(Extract provided begins)

It was to a statement of this type of social pacifism that 11 Labour MPs (plus Jeremy Corbyn and Claudia Webbe) added their names on the eve of the war – only to retract them when Starmer threatened to withdraw the whip or even possibly expel them from the party for daring to be even mildly critical of Nato![3] This was followed by an even more cowardly retreat, when John McDonnell and Diane Abbott pulled out of speaking at an StWC meeting following yet more reported threats from Starmer.[4] To compound McDonnell’s cowardice, it appears from reports that Starmer only said that “ the party would be looking closely at what was said about Nato and the war in Ukraine” rather than pronouncing an explicit anathema on McDonnell’s attendance per se. However, McDonnell has always been good at sniffing the wind and knew exactly what Starmer expected of him.[5]

Abbott went even further in her abject recantation and gave explicit backing to Nato as a “defensive alliance”. Having a debate around Nato strategy is one thing,” she said, but “attacking Nato is another. Everybody in the Labour Party supports a defensive alliance” (my emphasis).[6]

Sir Keir has made Stop the War a particularly symbolic and political target, and his attacks on this social-pacifist campaign have grown as the crisis has unfolded.[7] As he drove the point home and denounced even the muted critical politics of the Labour left, these bold leaders simply collapsed and grovelled at the leadership’s bidding.

Betrayal

This betrayal by what remains of the official Labour left is all the more stark because of the long histories of McDonnell and Abbott in opposition to Blair’s imperialist wars, and their personal connections with Jeremy Corbyn in those campaigns. In this instance the wounds and the sense of treachery truly are personal. Given McDonnell’s role in conniving at the witch-hunt and attempting to placate the Labour right during the Corbyn era, we should not be at all surprised by his abject surrender to Starmer and his vow of silence, when it comes to criticism of Nato and the strategy of the British state. Moreover, he continues to support the USC and thus give a ‘left’ cover to pro-Nato politics. So bold John is now effectively amongst the cheerleaders for greater support for the Ukrainian state and is laying the ground for even more direct intervention in the war. But, before we pass on to the bigger picture, let us consider McDonnell’s specific defence of his recantation of the StWC statement and withdrawal from the protest meeting. Beginning with the argument that “people are dying on the streets of Ukrainian cities”, McDonnell goes on to say:

This is not the time to be distracted by political arguments here. Now is the time to unite and do all we can to assist the people of Ukraine desperately seeking asylum and to do all we can to bring about peace. Nothing is more important at this time. Nothing should distract us from that. So I won’t feed into that distraction by going tonight.

(Extract provided ends)
(Raw data begins)

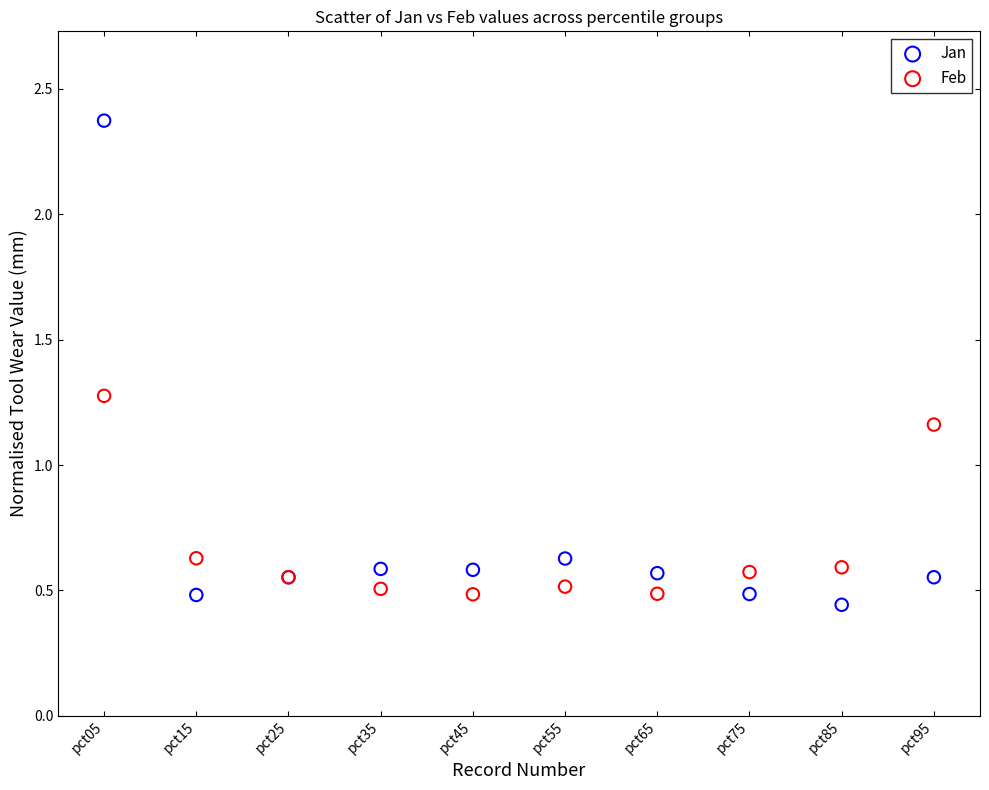

In the Feb series, what Y value is closest to 0?

0.5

(Raw data ends)

Pick up the article on the Labour left's retreat from Stop the War after its final line, the quotation from McDonnell, and carry it onward.

§ **Answer**
I do think many Labour Party members will want clarity over the Labour Party’s attitude to attending demonstrations organised by Stop the War or by them jointly with other groups. My final comment is that, in the wider context of securing a socialist Labour government, and possibly inspired by my team Liverpool at Wembley at the weekend, I do believe it’s important for socialists to stay on the pitch for as long as it takes [my emphasis throughout].[8]

This rather brief statement reveals the utter bankruptcy and rotten core at the heart of the official Labour left, and the complete lack of any authentic or determined leadership amongst its MPs and trade union bureaucrats. As the official Labour left continues its demoralisation and disintegration, this is the type of compromising ‘leadership’ that remains behind to further disillusion and disorientate honest left activists. Now is not the time to be distracted by political arguments!

As if questions of war, peace, imperialism and great-power strategic rivalry are not issues for political argument which demand a socialist, working class response to the war in Ukraine. Rather than develop our own politics and make the voice of independent proletarian internationalism heard amidst the clamour of war, demands by the likes of McDonnell that we unite and do all we can for peace really mean that workers in each country are being asked to effectively line up behind their ruling class.

The reasons why McDonnell and co fail this vital test is not just moral cowardice or careerism, although they have their part in these betrayals of the official Labour left. At the root of these politics is the original sin of the Labour left since the early 20th century: namely compromise with capitalism and a lack of confidence that the working class can rise to the challenges of both war and peace, and overthrow capitalism internationally. The official Labour left’s road to socialism lies not through the conscious self-emancipation of the working class, but through the parliamentary road of “ socialist Labour governments” and gradual modifications of capitalism. Any hint of principled politics is jettisoned in subordination to that goal, which requires endless compromise with the pro-capitalist Labour right and constant retreat on even the semblance of socialist politics.

War and peace are fundamental questions for society and the working class internationally. Wars have historically exposed the nature of imperialist and great-power rivalry, and the reality of class society. The war in Ukraine is no exception, showing the strategic competition between the US hegemon and its Nato clients, and a regional power, Russia (and, behind it, a major challenger to US hegemony, China).

The voice of the left and independent working class politics is at its weakest since the 19th century, but that does not mean we must meekly surrender to capitalism and imperialism like the official Labour left. Our forces are as yet too weak to turn this colonial war by proxy into a civil war of workers against the bourgeoisie, but we must continue to adhere to that programme of independent working class action.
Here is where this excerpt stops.